Stu and Rita recognize the way, they have been paying attention. We
turn right instead of left and soon our trail becomes the Taylor
Creek Trail. The trail turns from lush grazing meadows to small shale
rocks and then larger red rocks. We are in mining country now. The
Taylor Mining Cabin is only a slight detour from the Pearson Trail
that will take us over Camel Pass.
On we hike and soon
we see the creek where the cabin is. Set back a little from the
trail, the old cabin has a sunken feel to it. It is low in the
ground, the door is only five foot high and sticks as we try to open
it. The cabin is small and dark but with a flashlight, we can take a
look inside: beds suspended from the ceiling, the names of countless
visitors scrawled across the walls. It sure feels like we’ve stepped
back in history. There’s an old-style outhouse here too. It has no
door and no seat, only a log above some exposed soil. There’s a
shovel outside.
Because we’ve got a
tight deadline, we don’t spend long at the cabin and begin the hike
back to Eldorado Pass. Here we turn left onto the Pearson Trail. We
are traversing a rocky mountainside, looking far into the Taylor
Basin where a small creek runs and the grass and trees grow brilliant
green. Eldorado is right on the edge of the Park which means as we
hike the Pearson Trail we re-enter the Park which we left when we
turned onto the Taylor Creek Trail.

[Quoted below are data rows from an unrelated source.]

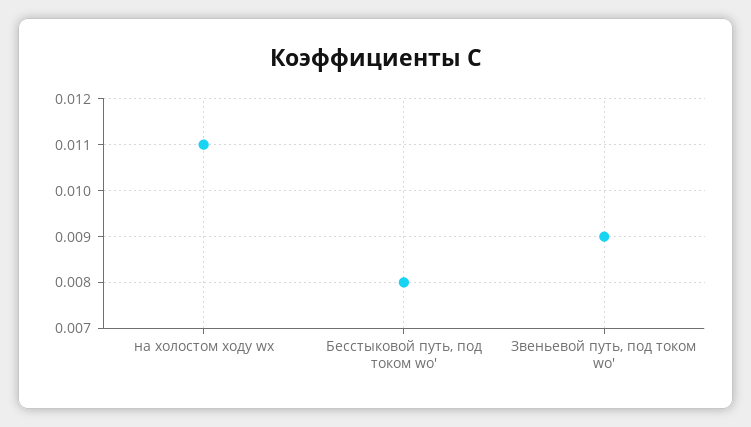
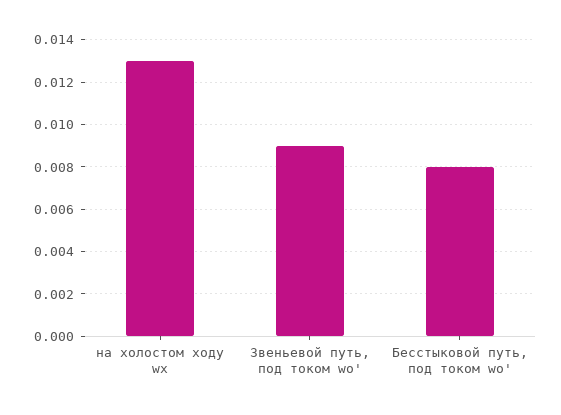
на холостом ходу wх: 0.011 -> 0.013

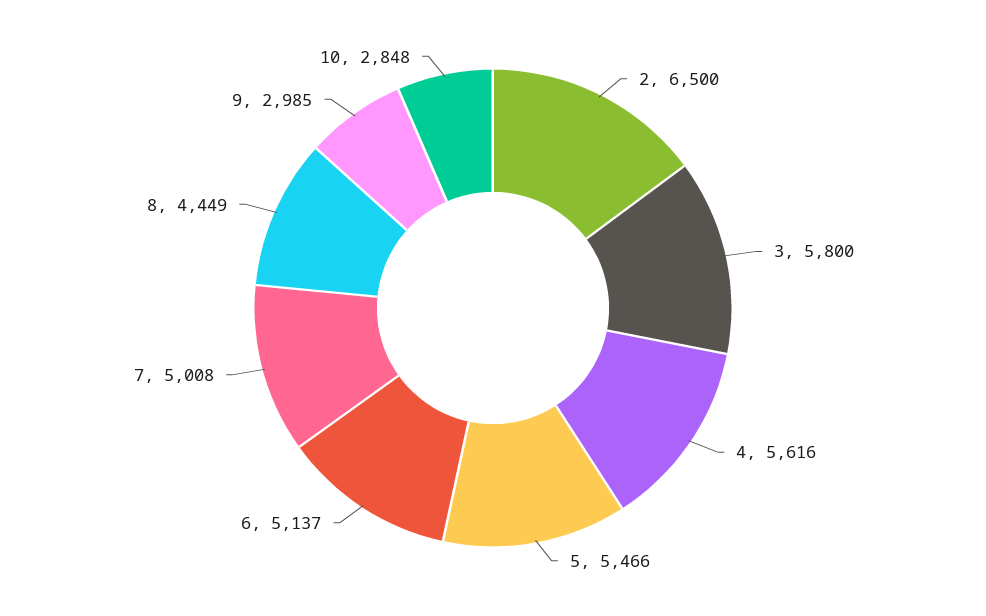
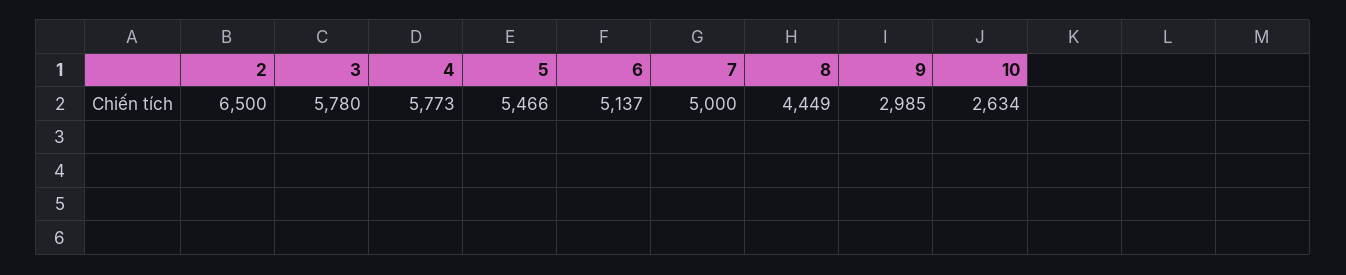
3: 5800 -> 5780
4: 5616 -> 5773
7: 5008 -> 5000
10: 2848 -> 2634

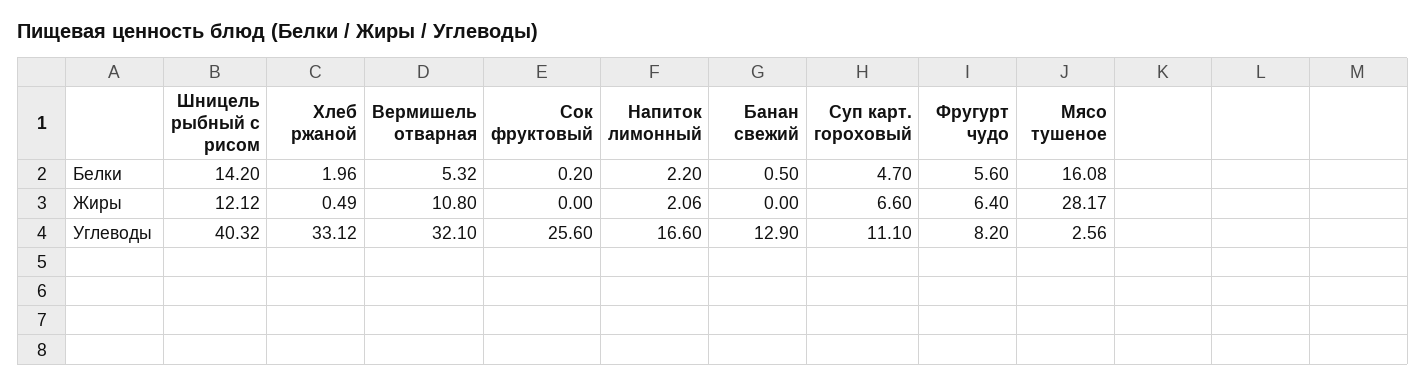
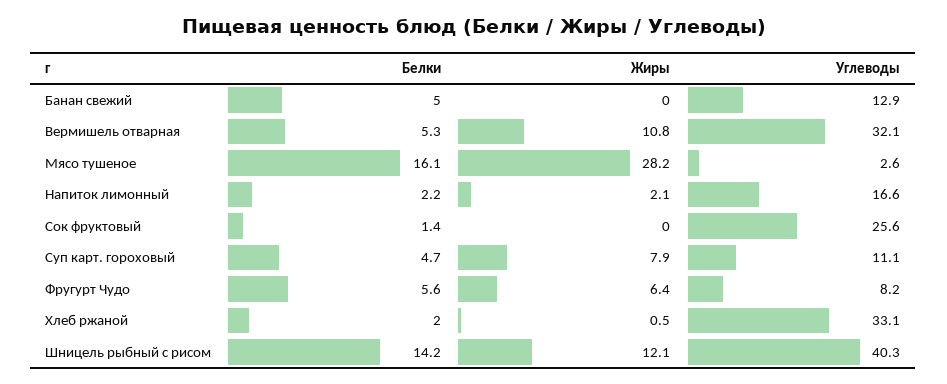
Сок фруктовый, Белки: 0.2 -> 1.4
Банан свежий, Белки: 0.5 -> 5
Суп карт. гороховый, Жиры: 6.6 -> 7.9

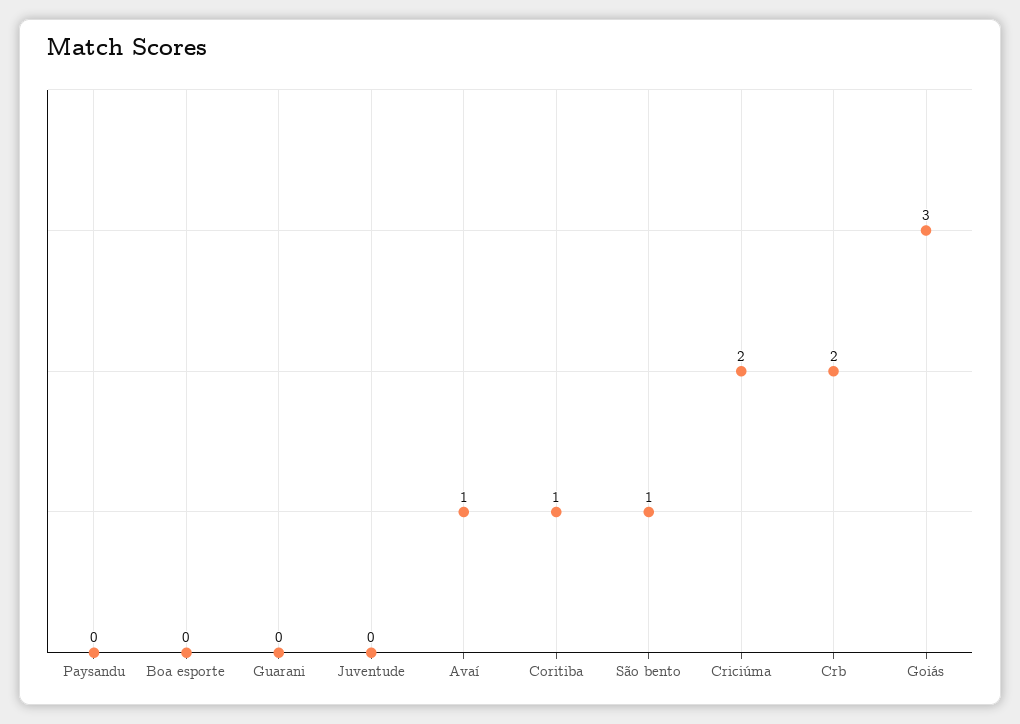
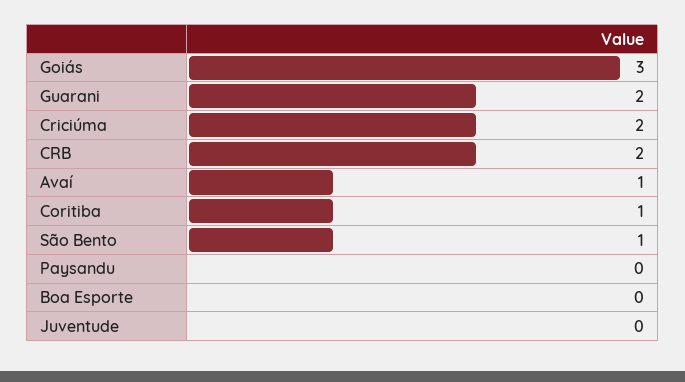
Guarani: 0 -> 2

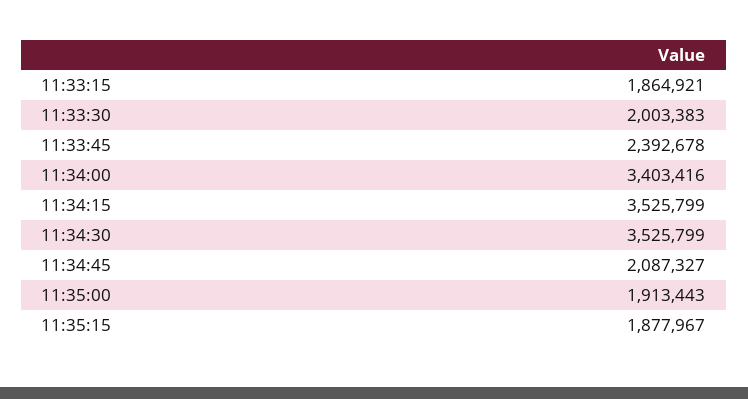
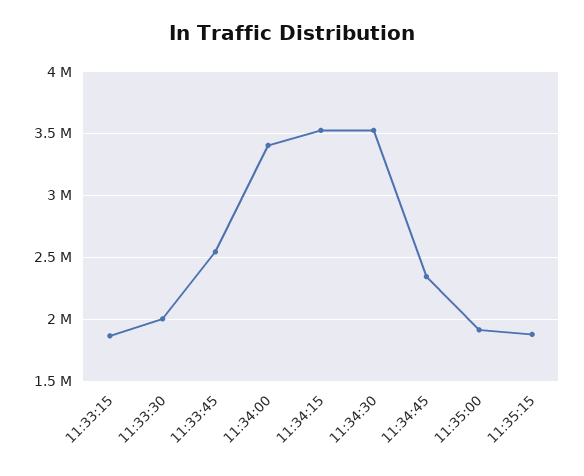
11:33:45: 2392678 -> 2550000
11:34:45: 2087327 -> 2350000

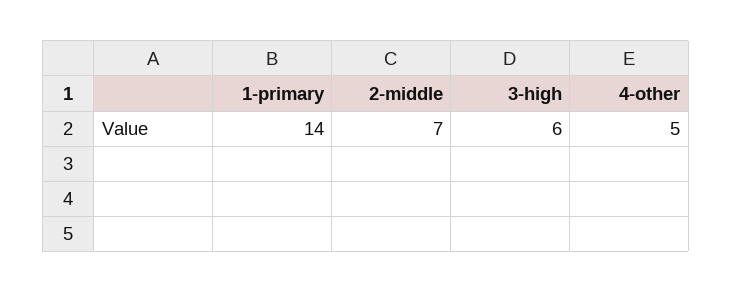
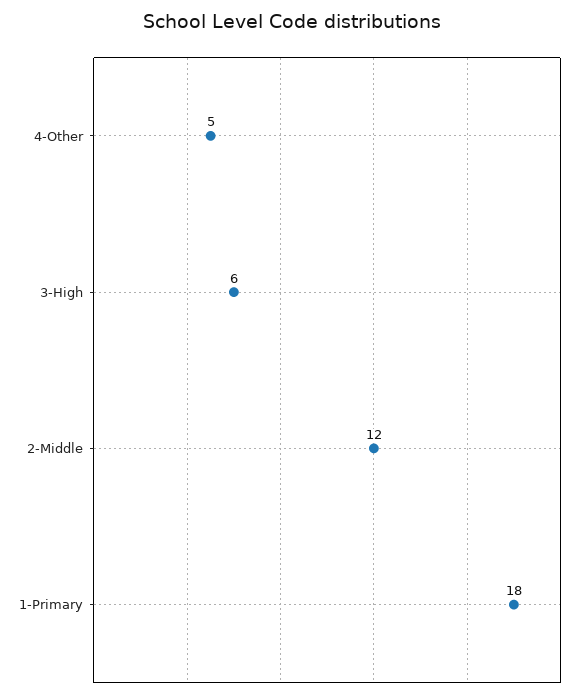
1-primary: 14 -> 18
2-middle: 7 -> 12

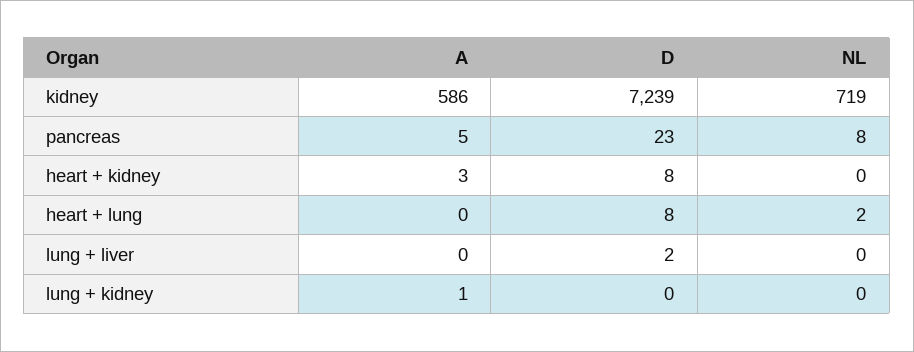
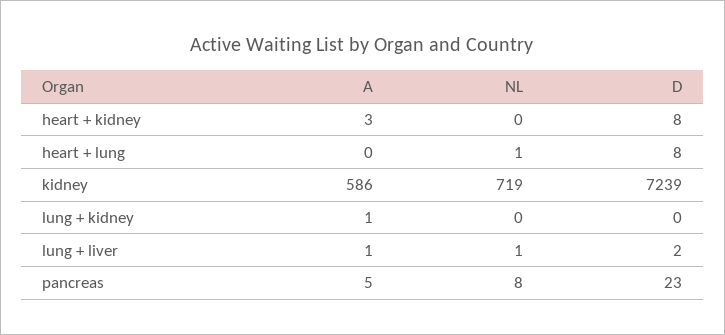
NL, heart + lung: 2 -> 1
A, lung + liver: 0 -> 1
NL, lung + liver: 0 -> 1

Mining isn’t allowed in Parks,
meaning this area isn’t protected. It sure provides for a striking
change in landscape. We reach Camel Pass and are buffeted by the wind
again. It is a thin, grey rock ridge. We begin our descent knowing
it’s all downhill to the ranch. We’re now on the Camel Pass Trail and
when we reach meadows again, we rejoin the High Trail. This is the
perfect place to stop for lunch at a campsite. On we hike and soon we
have reached the Cinnebar Mining Road. This road is longer than you’d
think. When you think you’ve reached the end, you’ve only gone
halfway. Windy’s hoofs kicked up dust. We stop a couple of times for
Stu and Rita to take pictures of the tiger-lilies and red columbine
that grow beside the trail.
At the end of the
Mining Road, we weave our way along the trails behind the ranch to
arrive home much quicker than if we walked the main road. This has
been a truly inspirational hike for Rita and Stu. They are already
thinking about taking another trip in the South Chilcotins. They want
more time in the wilderness. They say there is a unique, peaceful
energy about this place. Dale and I agree, we feel it all the time.